The request was not recognized

No payload

RSE_INTERNAL_ERROR

52

An error occurred while processing the request

No payload

RSE_BUSY

53

Request denied because server is busy

No payload

\newpage

Table 7. Responses to RSE Server requests with JSON response format

Message type

Description

Payload

visual

The type of response that is used for broadcasting the video stream to the user

– msg_type–the type of message returned (visual);

– img_b64–base64 camera frame;

– metadata–parameters of the returned image:

  • frame_size–image dimensions:

  • h–height of the image in pixels;

  • w–width of the image in pixels;

  • detections–coordinates of the detected person:

  • h–height of the frame of the detected face;

  • w–width of the detected face frame

  • x–coordinates of the upper left corner of the detected face frame

– y–coordinates of the upper left corner of the detected face frame

  • progress–displays the stages of Liveness of the detected person's background checks (percentage);

  • track_id–track identifier

bestshot

The type of response when a person is successfully found.

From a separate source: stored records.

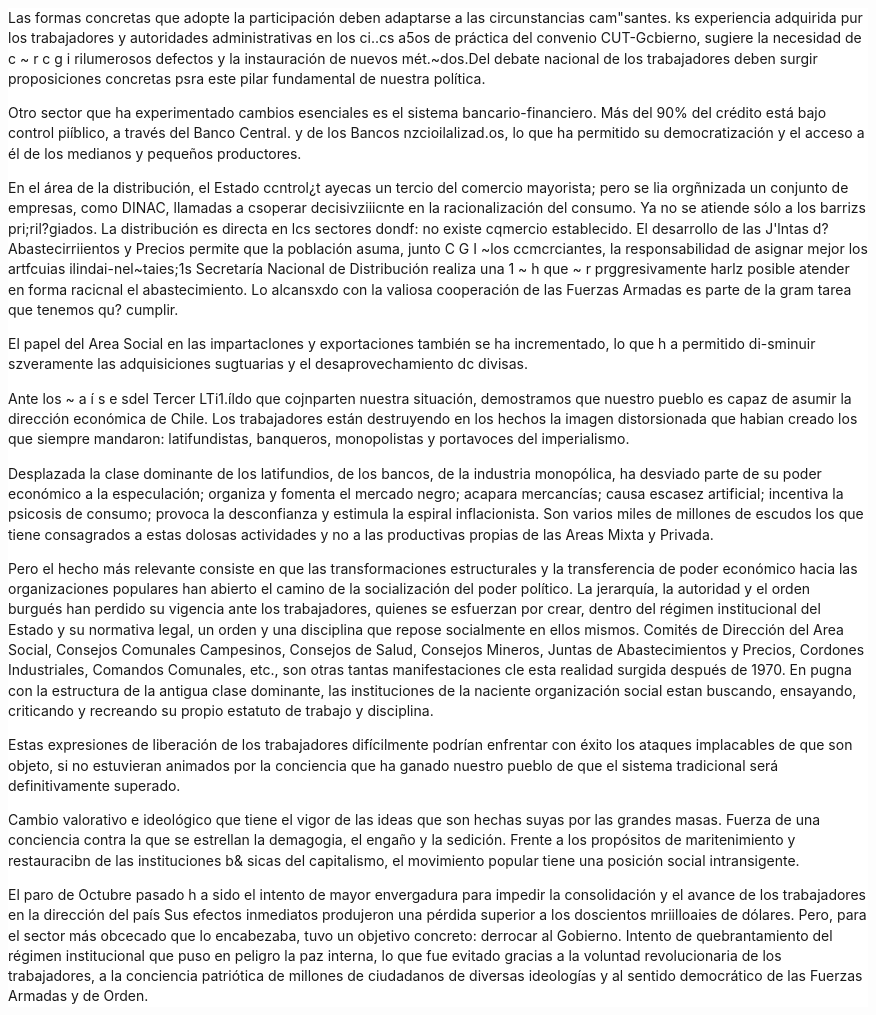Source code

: Las formas concretas que adopte la participación deben adaptarse a las circunstancias cam"santes. ks experiencia adquirida pur los trabajadores y autoridades administrativas en los ci..cs a5os de práctica del convenio CUT-Gcbierno, sugiere la necesidad de c ~ r c g i rilumerosos defectos y la instauración de nuevos mét.~dos.Del debate nacional de los trabajadores deben surgir proposiciones concretas psra este pilar fundamental de nuestra política.

Otro sector que ha experimentado cambios esenciales es el sistema bancario-financiero. Más del 90% del crédito está bajo control piíblico, a través del Banco Central. y de los Bancos nzcioilalizad.os, lo que ha permitido su democratización y el acceso a él de los medianos y pequeños productores.

En el área de la distribución, el Estado ccntrol¿t ayecas un tercio del comercio mayorista; pero se lia orgñnizada un conjunto de empresas, como DINAC, llamadas a csoperar decisivziiicnte en la racionalización del consumo. Ya no se atiende sólo a los barrizs pri;ril?giados. La distribución es directa en lcs sectores dondf: no existe cqmercio establecido. El desarrollo de las J'lntas d? Abastecirriientos y Precios permite que la población asuma, junto C G I ~los ccmcrciantes, la responsabilidad de asignar mejor los artfcuias ilindai-nel~taies;1s Secretaría Nacional de Distribución realiza una 1 ~ h que ~ r prggresivamente harlz posible atender en forma racicnal el abastecimiento. Lo alcansxdo con la valiosa cooperación de las Fuerzas Armadas es parte de la gram tarea que tenemos qu? cumplir.

El papel del Area Social en las impartaclones y exportaciones también se ha incrementado, lo que h a permitido di-sminuir szveramente las adquisiciones sugtuarias y el desaprovechamiento dc divisas.

Ante los ~ a í s e sdel Tercer LTi1.íldo que cojnparten nuestra situación, demostramos que nuestro pueblo es capaz de asumir la dirección económica de Chile. Los trabajadores están destruyendo en los hechos la imagen distorsionada que habian creado los que siempre mandaron: latifundistas, banqueros, monopolistas y portavoces del imperialismo.

Desplazada la clase dominante de los latifundios, de los bancos, de la industria monopólica, ha desviado parte de su poder económico a la especulación; organiza y fomenta el mercado negro; acapara mercancías; causa escasez artificial; incentiva la psicosis de consumo; provoca la desconfianza y estimula la espiral inflacionista. Son varios miles de millones de escudos los que tiene consagrados a estas dolosas actividades y no a las productivas propias de las Areas Mixta y Privada.

Pero el hecho más relevante consiste en que las transformaciones estructurales y la transferencia de poder económico hacia las organizaciones populares han abierto el camino de la socialización del poder político. La jerarquía, la autoridad y el orden burgués han perdido su vigencia ante los trabajadores, quienes se esfuerzan por crear, dentro del régimen institucional del Estado y su normativa legal, un orden y una disciplina que repose socialmente en ellos mismos. Comités de Dirección del Area Social, Consejos Comunales Campesinos, Consejos de Salud, Consejos Mineros, Juntas de Abastecimientos y Precios, Cordones Industriales, Comandos Comunales, etc., son otras tantas manifestaciones cle esta realidad surgida después de 1970. En pugna con la estructura de la antigua clase dominante, las instituciones de la naciente organización social estan buscando, ensayando, criticando y recreando su propio estatuto de trabajo y disciplina.

Estas expresiones de liberación de los trabajadores difícilmente podrían enfrentar con éxito los ataques implacables de que son objeto, si no estuvieran animados por la conciencia que ha ganado nuestro pueblo de que el sistema tradicional será definitivamente superado.

Cambio valorativo e ideológico que tiene el vigor de las ideas que son hechas suyas por las grandes masas. Fuerza de una conciencia contra la que se estrellan la demagogia, el engaño y la sedición. Frente a los propósitos de maritenimiento y restauracibn de las instituciones b& sicas del capitalismo, el movimiento popular tiene una posición social intransigente.

El paro de Octubre pasado h a sido el intento de mayor envergadura para impedir la consolidación y el avance de los trabajadores en la dirección del país Sus efectos inmediatos produjeron una pérdida superior a los doscientos mriilloaies de dólares. Pero, para el sector más obcecado que lo encabezaba, tuvo un objetivo concreto: derrocar al Gobierno. Intento de quebrantamiento del régimen institucional que puso en peligro la paz interna, lo que fue evitado gracias a la voluntad revolucionaria de los trabajadores, a la conciencia patriótica de millones de ciudadanos de diversas ideologías y al sentido democrático de las Fuerzas Armadas y de Orden.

This frame can be used for subsequent processing (e.g. in an external face recognition system)

– msg_type–the type of message returned (bestshot);

– img_b64–face from camera frame in base64 format;

– metadata–parameters of the returned image:

  • frame_size–image dimensions:

  • h–height of the image in pixels;

  • w–width of the image in pixels;

  • detections–coordinates of the detected person:

  • h–height of the frame of the detected face;

  • w–width of the detected face frame

  • x–coordinates of the upper left corner of the detected face frame

  • y–coordinates of the upper left corner of the detected face frame

  • progress–displays the stages of Liveness of the detected person's background checks (percentage);

  • track_id–track identifier

WebSocket Client component#

WebSocket Client is an external component for interacting with RSE Server.

WebSocket Client is a JavaScript library for communicating with RSE Server via WebSocket. It uses the minimized binary serialization format MessagePack as a protocol library to encode and decode messages if the server returns responses in MessagePack format.